Cambodia Daily Closes Down After Government Threatened It with Hefty Tax Bill

#SavetheDaily. Source: Facebook page of Cambodian Center for Human Rights

Cambodia Daily printed its last issue on September 4, 2017 after the government slapped it with a $6.3 million tax bill.

The paper’s owner, Deborah Krisher-Steele, explained how the tax case led to the closure of the paper which started operation in 1993:

The power to tax is the power to destroy. And after 24 years and 15 days, the Cambodian government has destroyed The Cambodia Daily, a special and singular part Cambodia’s free press. The Daily has been targeted for an astronomical tax assessment, leaks and false statements by the tax department and public vilification by the head of government.

Cambodia Daily appealed for audit and negotiation with regard to the tax issue but the government refused to reconsider the case. Some think the tax department’s unwillingness to address the petition of Cambodia Daily reflected the stance of Prime Minister Hun Sen, who had earlier accused the people behind the hard-hitting paper of being “thieves” and “servants of foreigners”.

Cambodia Daily started operations in 1993. Source: Facebook

Media groups like the Southeast Asian Press Alliance believe the closure of Cambodia Daily is linked to the 2018 elections:

We view these closures as part of a broader campaign to muzzle critical voices and to clamp down on freedom of expression ahead of the July 2018 national election. Media freedom is a fundamental component of any democracy, and it must be preserved in order for next year’s election to be free and fair.

Cambodia's ruling party has been in power for three decades. It continues to dominate local politics but it lost many seats in the 2013 general elections.

Aside from Cambodia Daily, radio stations that broadcast programs of the political opposition in 19 provinces have stopped operating due to alleged licensing violations.

The alleged government crackdown on critical voices has not only targeted the media but also foreign NGOs and opposition leaders.

The government’s representative to the UN office in Geneva denied allegations that only critical media houses were targeted:

The fact is that currently numerous newspapers, non-governmental organizations, and radio stations are in operation freely and harmoniously in Cambodia except a handful of them, why? Because the latter do not fulfill their duties in respecting the existing law and regulation of the host state.

Government spokesman Phay Siphan insisted that the filing of a tax case against Cambodia Daily is not politically-motivated:

The Daily itself is speaking with political intentions to cover up that they don’t want to pay taxes. They wrote to the prime minister to help. This has nothing to do with prime minister – it is an issue with the department of taxation.

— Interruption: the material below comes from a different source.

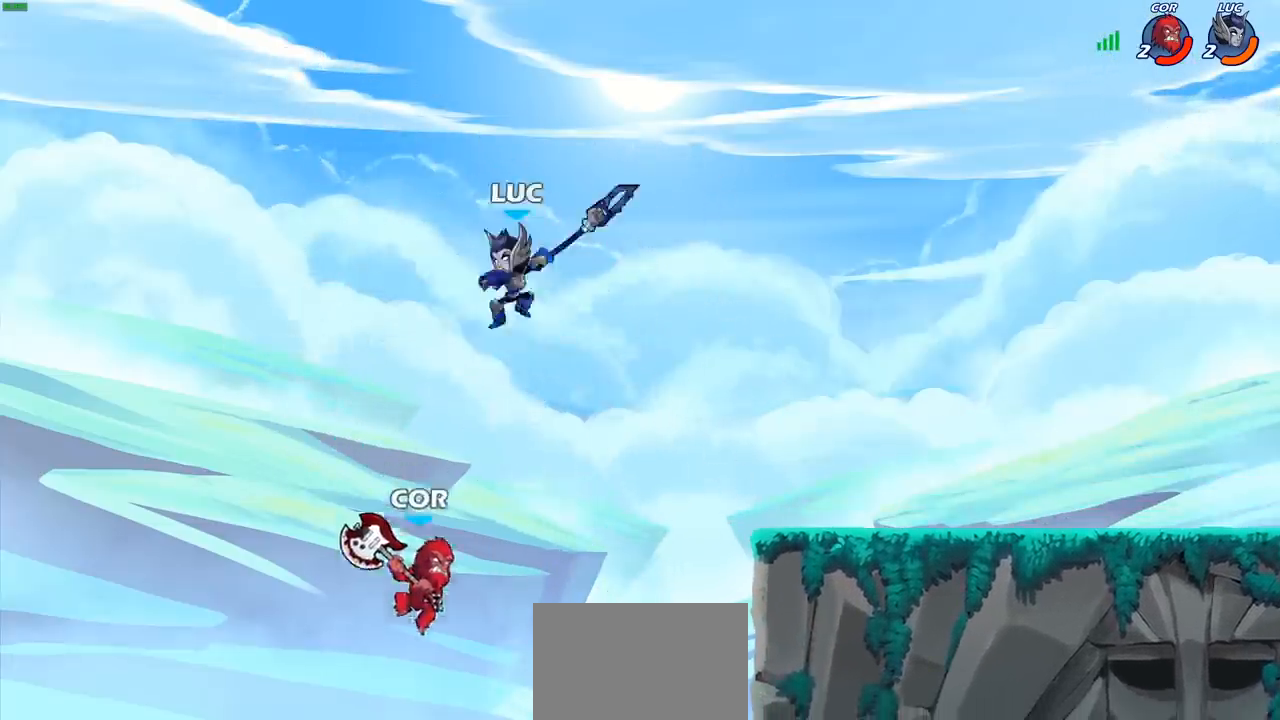
{"buttons": [], "left_stick": "right", "events": [[300, "CROSS", "down"], [433, "CROSS", "up"]]}
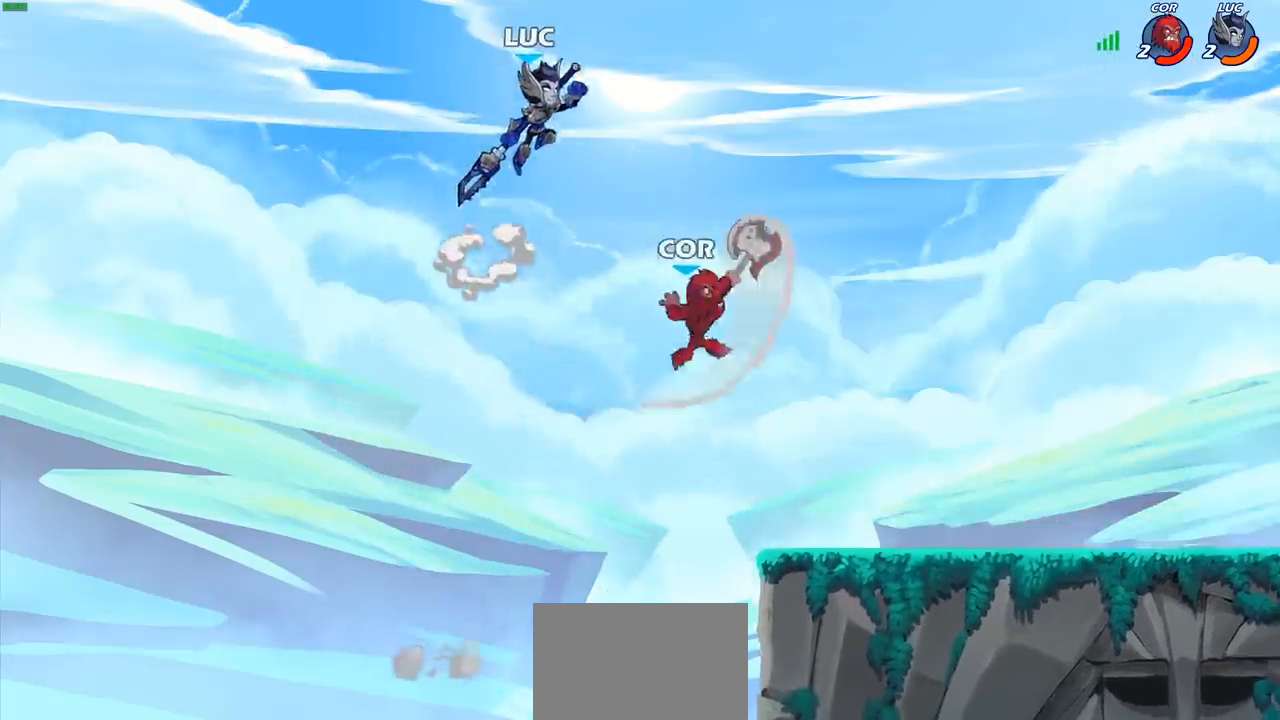
{"buttons": [], "left_stick": "left", "events": [[133, "left_stick", "down"], [250, "left_stick", "right"], [283, "SQUARE", "down"], [333, "SQUARE", "up"], [383, "left_stick", "left"]]}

The last edition of Cambodia Daily. Source: Facebook

Alan Parkhouse, an editor of Khmer Times, expressed concern about the situation of local journalists working for Cambodia Daily. But at the same time he also wrote about other financial matters involving the paper:

The Daily, which for most of its 25 years operated as a non-profit NGO newsletter training local journalists, also never paid to use stories from news agencies like Reuters or Agence France Presse and in the past it never paid for the right to reprint stories from major newspapers in the United States.

This free access to wire services and lifting rights from other papers was done under the guise of being a charity or NGO newsletter set up to train local journalists.

Whatever the liability of Cambodia Daily, the paper was not given enough time to respond to the tax case and other violations it allegedly committed.

The statement issued by the Overseas Press Club of Cambodia summarizes the concern of human rights groups about the political impact of the closure of a popular newspaper:

…the Kingdom lost a significant aspect of its media diversity. It lost a training ground for a generation of Khmer journalists. It lost a beacon of free speech. It lost its most prolific chronicler of current affairs, a paper whose 24 years of daily editions will long serve as a first draft to modern Cambodian history.